=== Stored entries ===
■ ■ ■ ■ ■ ■ ■

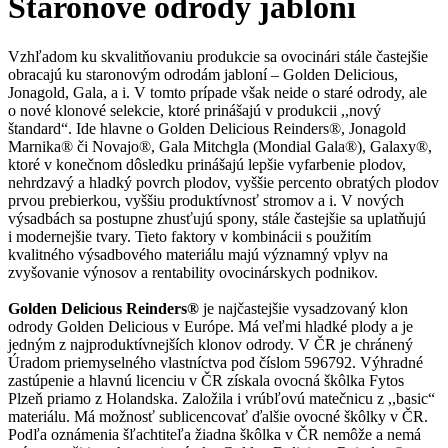
Staronové odrody jabloní
Vzhľadom ku skvalitňovaniu produkcie sa ovocinári stále častejšie
obracajú ku staronovým odrodám jabloní – Golden Delicious,
Jonagold, Gala, a i. V tomto prípade však neide o staré odrody, ale
o nové klonové selekcie, ktoré prinášajú v produkcii ,,nový
štandard“. Ide hlavne o Golden Delicious Reinders®, Jonagold
Marnika® či Novajo®, Gala Mitchgla (Mondial Gala®), Galaxy®,
ktoré v konečnom dôsledku prinášajú lepšie vyfarbenie plodov,
nehrdzavý a hladký povrch plodov, vyššie percento obratých plodov
prvou prebierkou, vyššiu produktívnosť stromov a i. V nových
výsadbách sa postupne zhusťujú spony, stále častejšie sa uplatňujú
i modernejšie tvary. Tieto faktory v kombinácii s použitím
kvalitného výsadbového materiálu majú významný vplyv na
zvyšovanie výnosov a rentability ovocinárskych podnikov.
Golden Delicious Reinders®
je najčastejšie vysadzovaný klon
odrody Golden Delicious v Európe. Má veľmi hladké plody a je
jedným z najproduktívnejších klonov odrody. V ČR je chránený
Úradom priemyselného vlastníctva pod číslom 596792. Výhradné
zastúpenie a hlavnú licenciu v ČR získala ovocná škôlka Fytos
Plzeň priamo z Holandska. Založila i vrúbľovú matečnicu z ,,basic“
materiálu. Má možnosť sublicencovať ďalšie ovocné škôlky v ČR.
Podľa oznámenia šľachtiteľa žiadna škôlka v ČR nemôže a nemá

■ ■ ■ ■ ■ ■ ■

=== INSTRUCTION ===
Update the listing by changing every "ČR" to "CZ" and keeping all other text unchanged. Leave the pictures out of your answer.

=== ANSWER ===
Staronové odrody jabloní
Vzhľadom ku skvalitňovaniu produkcie sa ovocinári stále častejšie
obracajú ku staronovým odrodám jabloní – Golden Delicious,
Jonagold, Gala, a i. V tomto prípade však neide o staré odrody, ale
o nové klonové selekcie, ktoré prinášajú v produkcii ,,nový
štandard“. Ide hlavne o Golden Delicious Reinders®, Jonagold
Marnika® či Novajo®, Gala Mitchgla (Mondial Gala®), Galaxy®,
ktoré v konečnom dôsledku prinášajú lepšie vyfarbenie plodov,
nehrdzavý a hladký povrch plodov, vyššie percento obratých plodov
prvou prebierkou, vyššiu produktívnosť stromov a i. V nových
výsadbách sa postupne zhusťujú spony, stále častejšie sa uplatňujú
i modernejšie tvary. Tieto faktory v kombinácii s použitím
kvalitného výsadbového materiálu majú významný vplyv na
zvyšovanie výnosov a rentability ovocinárskych podnikov.
Golden Delicious Reinders®
je najčastejšie vysadzovaný klon
odrody Golden Delicious v Európe. Má veľmi hladké plody a je
jedným z najproduktívnejších klonov odrody. V CZ je chránený
Úradom priemyselného vlastníctva pod číslom 596792. Výhradné
zastúpenie a hlavnú licenciu v CZ získala ovocná škôlka Fytos
Plzeň priamo z Holandska. Založila i vrúbľovú matečnicu z ,,basic“
materiálu. Má možnosť sublicencovať ďalšie ovocné škôlky v CZ.
Podľa oznámenia šľachtiteľa žiadna škôlka v CZ nemôže a nemá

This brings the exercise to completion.